Start of SUPPLIED RECORDS

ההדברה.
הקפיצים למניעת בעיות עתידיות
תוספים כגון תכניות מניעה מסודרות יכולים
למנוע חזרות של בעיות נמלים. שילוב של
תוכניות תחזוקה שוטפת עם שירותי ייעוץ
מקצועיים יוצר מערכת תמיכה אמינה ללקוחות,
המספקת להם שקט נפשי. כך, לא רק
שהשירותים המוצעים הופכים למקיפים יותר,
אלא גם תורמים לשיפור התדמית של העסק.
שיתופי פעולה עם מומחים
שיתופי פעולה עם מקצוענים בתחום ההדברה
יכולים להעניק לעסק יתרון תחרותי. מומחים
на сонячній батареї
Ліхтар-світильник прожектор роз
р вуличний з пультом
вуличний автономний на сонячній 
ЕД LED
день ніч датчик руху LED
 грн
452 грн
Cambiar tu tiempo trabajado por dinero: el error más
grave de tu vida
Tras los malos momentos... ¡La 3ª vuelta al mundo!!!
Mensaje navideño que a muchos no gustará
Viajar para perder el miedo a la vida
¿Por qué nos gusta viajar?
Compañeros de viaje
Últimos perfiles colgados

End of SUPPLIED RECORDS
Start of SUPPLIED RECORDS

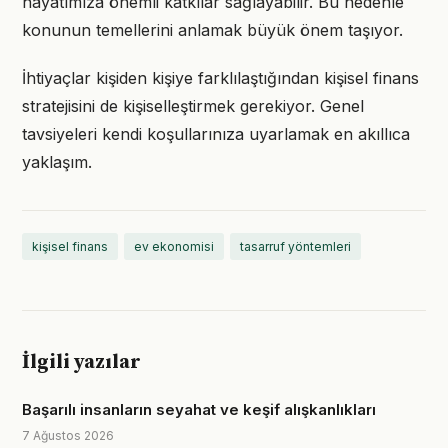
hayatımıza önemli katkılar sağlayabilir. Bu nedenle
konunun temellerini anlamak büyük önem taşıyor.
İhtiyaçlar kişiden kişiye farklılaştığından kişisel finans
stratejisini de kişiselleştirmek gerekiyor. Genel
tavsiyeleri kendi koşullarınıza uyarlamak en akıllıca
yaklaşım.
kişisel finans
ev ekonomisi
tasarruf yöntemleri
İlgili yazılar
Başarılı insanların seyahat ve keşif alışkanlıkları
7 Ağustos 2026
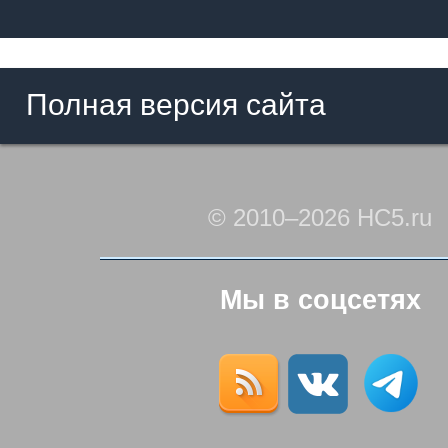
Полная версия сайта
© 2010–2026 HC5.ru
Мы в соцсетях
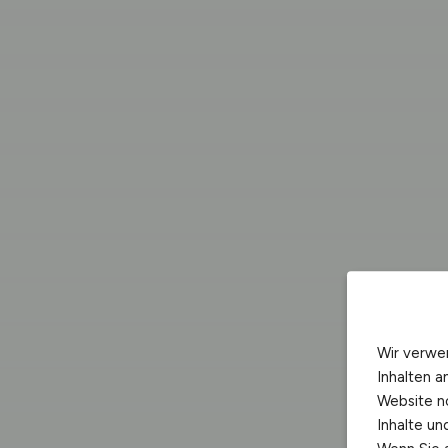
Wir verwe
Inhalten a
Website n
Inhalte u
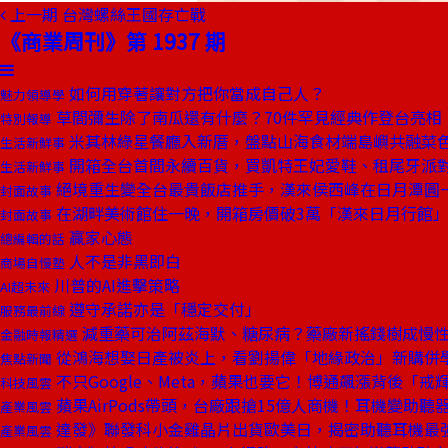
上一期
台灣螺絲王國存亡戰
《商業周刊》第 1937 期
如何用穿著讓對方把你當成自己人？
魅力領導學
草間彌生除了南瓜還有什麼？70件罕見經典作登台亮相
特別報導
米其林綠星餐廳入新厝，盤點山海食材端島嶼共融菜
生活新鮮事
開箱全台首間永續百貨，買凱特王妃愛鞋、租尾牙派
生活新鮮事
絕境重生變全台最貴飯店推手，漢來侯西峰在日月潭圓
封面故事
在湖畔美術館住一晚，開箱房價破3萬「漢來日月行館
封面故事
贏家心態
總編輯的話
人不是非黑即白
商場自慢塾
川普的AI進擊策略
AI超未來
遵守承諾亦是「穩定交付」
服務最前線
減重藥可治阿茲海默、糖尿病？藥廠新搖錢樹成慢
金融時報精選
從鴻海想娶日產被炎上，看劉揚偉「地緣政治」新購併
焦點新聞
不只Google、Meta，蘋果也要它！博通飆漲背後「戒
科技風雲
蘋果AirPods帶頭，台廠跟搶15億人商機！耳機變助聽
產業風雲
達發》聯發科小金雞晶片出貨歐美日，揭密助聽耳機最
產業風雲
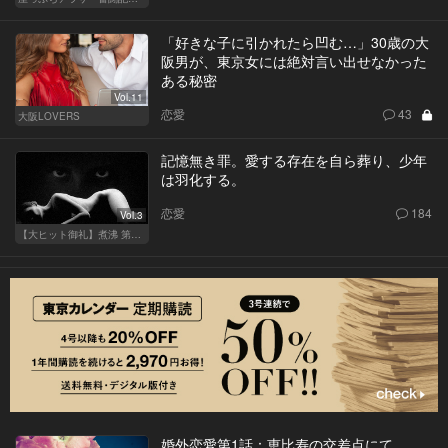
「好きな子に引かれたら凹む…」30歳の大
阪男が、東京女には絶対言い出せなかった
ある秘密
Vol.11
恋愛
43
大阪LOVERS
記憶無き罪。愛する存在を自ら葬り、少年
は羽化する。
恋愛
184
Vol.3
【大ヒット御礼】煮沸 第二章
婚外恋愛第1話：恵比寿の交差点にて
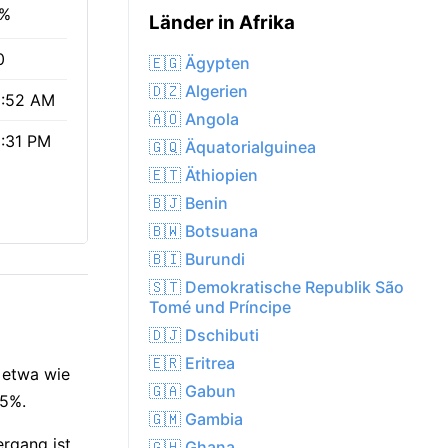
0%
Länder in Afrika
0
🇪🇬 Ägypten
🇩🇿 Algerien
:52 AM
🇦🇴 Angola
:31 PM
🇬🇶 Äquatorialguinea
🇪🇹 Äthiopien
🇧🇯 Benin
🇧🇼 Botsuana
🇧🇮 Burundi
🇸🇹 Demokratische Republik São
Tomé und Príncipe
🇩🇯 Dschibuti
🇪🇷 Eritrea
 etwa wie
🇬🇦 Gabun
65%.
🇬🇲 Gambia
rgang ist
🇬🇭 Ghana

End of SUPPLIED RECORDS
Start of SUPPLIED RECORDS

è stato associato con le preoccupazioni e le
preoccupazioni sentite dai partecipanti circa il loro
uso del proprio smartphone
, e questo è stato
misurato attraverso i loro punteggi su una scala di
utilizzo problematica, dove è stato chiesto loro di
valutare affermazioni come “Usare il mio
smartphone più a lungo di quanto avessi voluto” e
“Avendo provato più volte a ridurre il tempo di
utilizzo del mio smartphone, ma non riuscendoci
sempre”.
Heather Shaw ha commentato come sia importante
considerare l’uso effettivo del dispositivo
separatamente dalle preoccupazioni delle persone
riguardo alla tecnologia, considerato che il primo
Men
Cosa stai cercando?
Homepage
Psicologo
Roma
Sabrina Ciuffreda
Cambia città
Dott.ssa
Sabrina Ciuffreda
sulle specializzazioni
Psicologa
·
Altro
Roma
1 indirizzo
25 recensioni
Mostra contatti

End of SUPPLIED RECORDS

## [REQUIREMENT]
How many lines of the data above contain the string "вуличний"? Case counts. Reply with the number alone.

## [EXERCISE RESPONSE]
2